VN-Zoom
- Website type: Computer and Technology Forum
- Available in: Vietnamese
- Owner: Dinh Quang Vinh
- Creator: PeMit#1
- Website: vn-z.vn
- Commercial: No
- Registration: Optional
- Users: Admin Vn-Z.vn
- Launched: August 3, 2020
- Written in: vBulletin for vn-zoom.com XenForo for vn-z.vn

= VN-Zoom =

VN-Zoom was a public, free-access internet forum based in Vietnam. The new active version is vn-z.vn (vn-zoom.org) Old version is vn-zoom.com that shut down on November 5, 2018.

==Creation==
Vn-Zoom.com was created by admin Pemit . New version is Vn-Z.vn (VN-Zoom) was administrated by Dinh Quang Vinh, and was created in 2015 using the Internet forum software Xenforo. Vn-Z.vn (Vn-Zoom.org) has a social network license issued by the Ministry of Information and Communications of Vietnam on September 13, 2019

==Content==
VN-Zoom was a forum for computing and technology. It had information on Windows, computer hardware, video games and mobile phones. Previously, VN-Zoom was also famous for uploading pirated software. VN-Zoom then transformed into a forum for technology news, with tips on information technology and reviews of technological equipment.

==Access and limits==
VN-Zoom was public and accessible to everyone on the Internet from Vietnam. Only registered users were able to do certain tasks, such as creating new topics and articles. New users lacked access to some advanced features of the forum, such as creating a new topic or thanking a person on the forum. Vn-Zoom has been under DDoS attack for a long time in 2020, so the forum often has to block international IPs to prevent DDoS attacks.

==Rules==

===Basic rules===
VN-Zoom had strict rules. Users who were found to violate the rules were removed.

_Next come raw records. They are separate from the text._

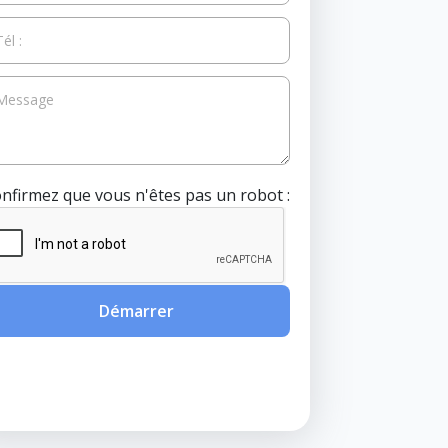
nfirmez que vous n'êtes pas un robot :
Démarrer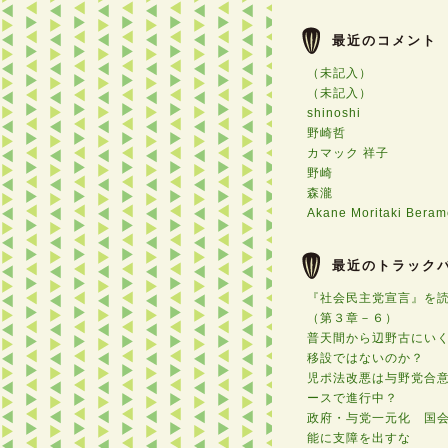
最近のコメント
（未記入）
（未記入）
shinoshi
野崎哲
カマック 祥子
野崎
森瀧
Akane Moritaki Beram
最近のトラック
『社会民主党宣言』を
（第３章－６）
普天間から辺野古にい
移設ではないのか？
児ポ法改悪は与野党合
ースで進行中？
政府・与党一元化 国
能に支障を出すな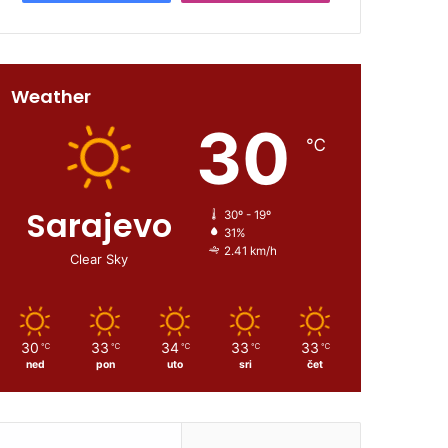
Weather
30
℃
Sarajevo
30º - 19º
31%
2.41 km/h
Clear Sky
30
33
34
33
33
℃
℃
℃
℃
℃
ned
pon
uto
sri
čet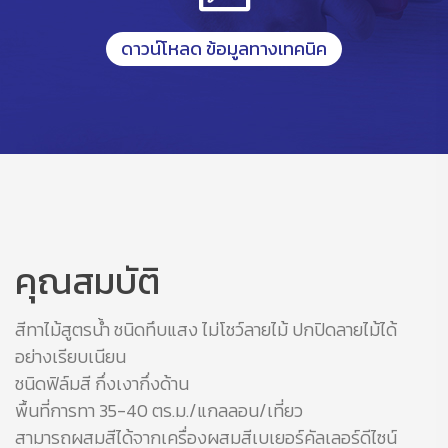
ดาวน์โหลด ข้อมูลทางเทคนิค
คุณสมบัติ
สีทาไม้สูตรน้ำ ชนิดทึบแสง ไม่โชว์ลายไม้ ปกปิดลายไม้ได้
อย่างเรียบเนียน
ชนิดฟิล์มสี กึ่งเงากึ่งด้าน
พื้นที่การทา 35-40 ตร.ม./แกลลอน/เที่ยว
สามารถผสมสีได้จากเครื่องผสมสีเบเยอร์คัลเลอร์ดีไซน์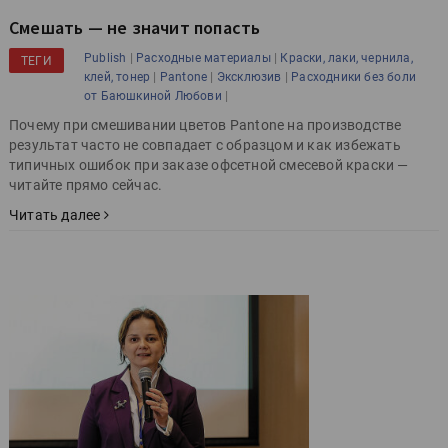
Смешать — не значит попасть
|
|
Publish
Расходные материалы
Краски, лаки, чернила,
ТЕГИ
|
|
|
клей, тонер
Pantone
Эксклюзив
Расходники без боли
|
от Баюшкиной Любови
Почему при смешивании цветов Pantone на производстве
результат часто не совпадает с образцом и как избежать
типичных ошибок при заказе офсетной смесевой краски —
читайте прямо сейчас.
Читать далее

===Spam, violations and bans===
Like many forums on the Internet, users could spam or create topics or articles that violated the rules of the forum easily. If moderators or administrators saw topics and identified spam or prohibited topics or articles, they would delete the offending topic or article and ban the user. Normal users could also report a spam article or prohibited topic or article to the moderator. The moderator would review the report and assess whether the reported topic or article was indeed spam or prohibited. If it was spam, or in violation of the rules of the forum, the offending user was banned. The bans varied in length, depending on the seriousness of the violation. Sometimes the bans were permanent.

== Social network license ==

Vn-Z.vn (Vn-Zoom.org) is currently operating under the Social Network establishment license No. 386 / GP-BTTTT, Signed on: September 13, 2019. Responsible for the content: Dinh Quang Vinh

==Legal issues==

===File sharing===
VN-Zoom.com gained notoriety for hosting unauthorized copies of software, games, and films. This content was shared by users on the forum and could be downloaded easily. Because of this, VN-Zoom.com received several DMCA copyright claims from software publishers. Vn-Z.vn (VN-zoom.org) has completely blocked the sharing of unlicensed and cracked software on forums

===Google Search with Vn-Zoom.com===
VN-Zoom.com was restricted by Google Search for its focus on unlicensed distribution. Google identified VN-Zoom as a malicious website and removed it from its search results. Although Google Search has recently added VN-Zoom back to the search results, and can now be accessed publicly.